La crisi attraversata dal gruppo Crespi, oltre 1.100 dipendenti con stabilimenti produttivi in Italia, Polonia, Cina e Brasile, è arrivata al punto di non ritorno.
Il Consiglio di Amministrazione di Giovanni Crespi S.p.A. ha infatti deliberato di depositare un’istanza di concordato preventivo con riserva ex art. 161, comma 6, della legge fallimentare presso il Tribunale competente.
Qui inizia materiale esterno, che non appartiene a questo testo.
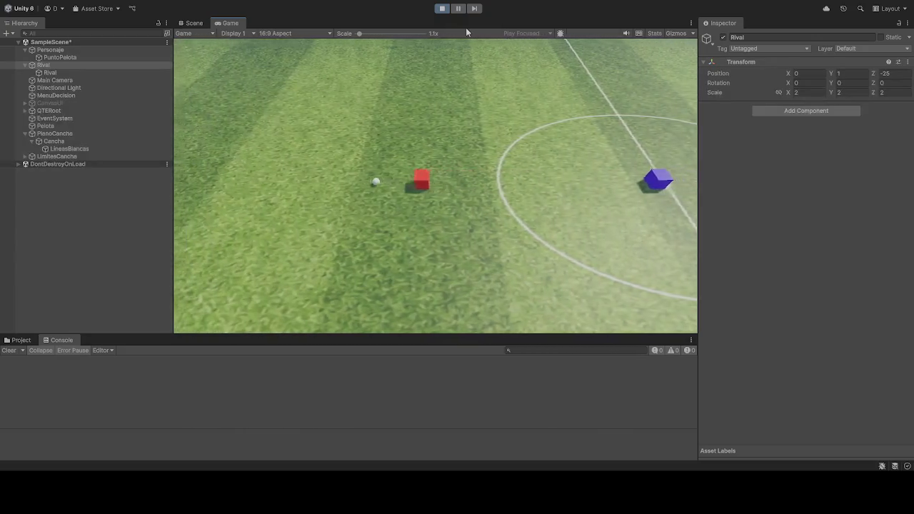
{"action": "key", "text": "a"}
L’obiettivo del cda è “tutelare il patrimonio sociale da atti esecutivi e cautelari e, quindi, poter finalizzare, con la prudenza necessaria, nell’interesse del ceto creditorio e dei livelli occupazionali, l’ipotesi di piano concordatario attualmente in fase di elaborazione”.
L’assemblea degli azionisti della società, quotata in Borsa a Piazza Affari, è stata fissata per il 29 aprile in seconda convocazione e dovrà votare la proposta di messa in liquidazione.
Il piano elaborato dal cda, in fase di elaborazione, contemplerebbe la cessione dei rami aziendali relativi ai settori “auto” e “sintetici”.
Fondato nel 1936, il gruppo Crespi è attivo nella produzione e commercializzazione di materiali speciali, semilavorati e prodotti finiti, destinati principalmente ai mercati dell’arredamento, delle costruzioni, dell’automotive, della calzatura, della pelletteria, dell’abbigliamento, del medico-ospedaliero e del cleaning.